The complex was discovered just outside the small town of St Georgen an der Gusen, near Linz. Its exact location was determined using intelligence reports and radiation tests, which revealed higher than normal levels of radioactivity.

Andreas Sulzer, the filmmaker who is leading the exploration, discovered a critical 1944 report by the forerunner to the CIA, from an American spy who noted the existence of a secret weapons programme in the area.

The facility was built using slave labour from a nearby concentration camp, Mauthausen-Gusen.

Covering up to 75 acres, the vast site was believed to be connected to the underground Bergkristall factory, where the Messerschmitt Me 262, the first jet-powered fighter plane, was built.

Following the war, the factory was inspected by the Allies, but they never uncovered the well-hidden, secret complex.

Heavy earth moving equipment was required to break through the soil, concrete and granite blocks to unearth the entrance to the bunker.

Mr Sulzer told the Sunday Times: “Prisoners from concentration camps across Europe were handpicked for their special skills - physicists, chemists or other experts - to work on this monstrous project and we owe it to the victims to finally open the site and reveal the truth.”

He also said that the site is likely to have been the largest weapons facility in the Third Reich.
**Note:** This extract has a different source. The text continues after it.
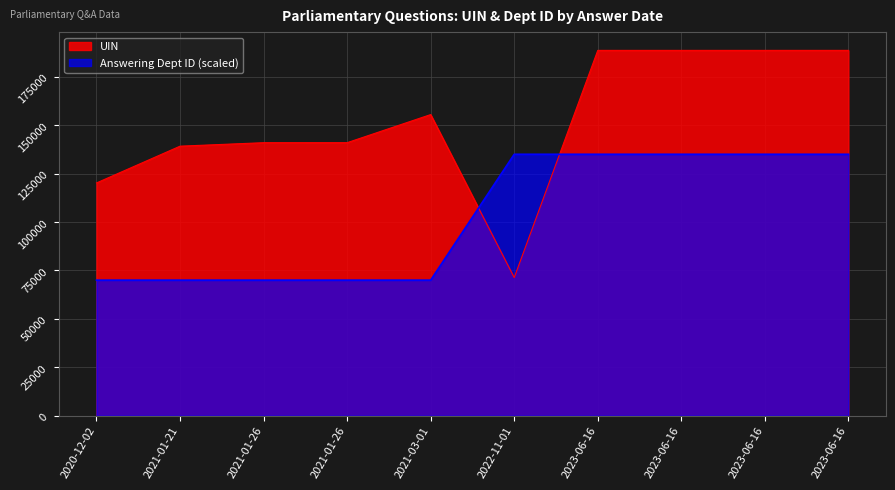

What are all the series names shown in the legend?

UIN, Answering Dept ID (scaled)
The site and concentration camp were considered so important to the Nazis that the leader of the SS, Heinrich Himmler, visited in 1941.

Up to 320,000 slave labourers toiled and died working on the site from the Mauthausen-Gusen concentration camp in horrific underground conditions.

Police stopped excavations last week as the team did not have a permit to work on historical sites, but Mr Sulzer is confident that the dig can be restarted soon.

A number of historical artefacts, including SS helmets and Nazi relics, have already been recovered from the complex.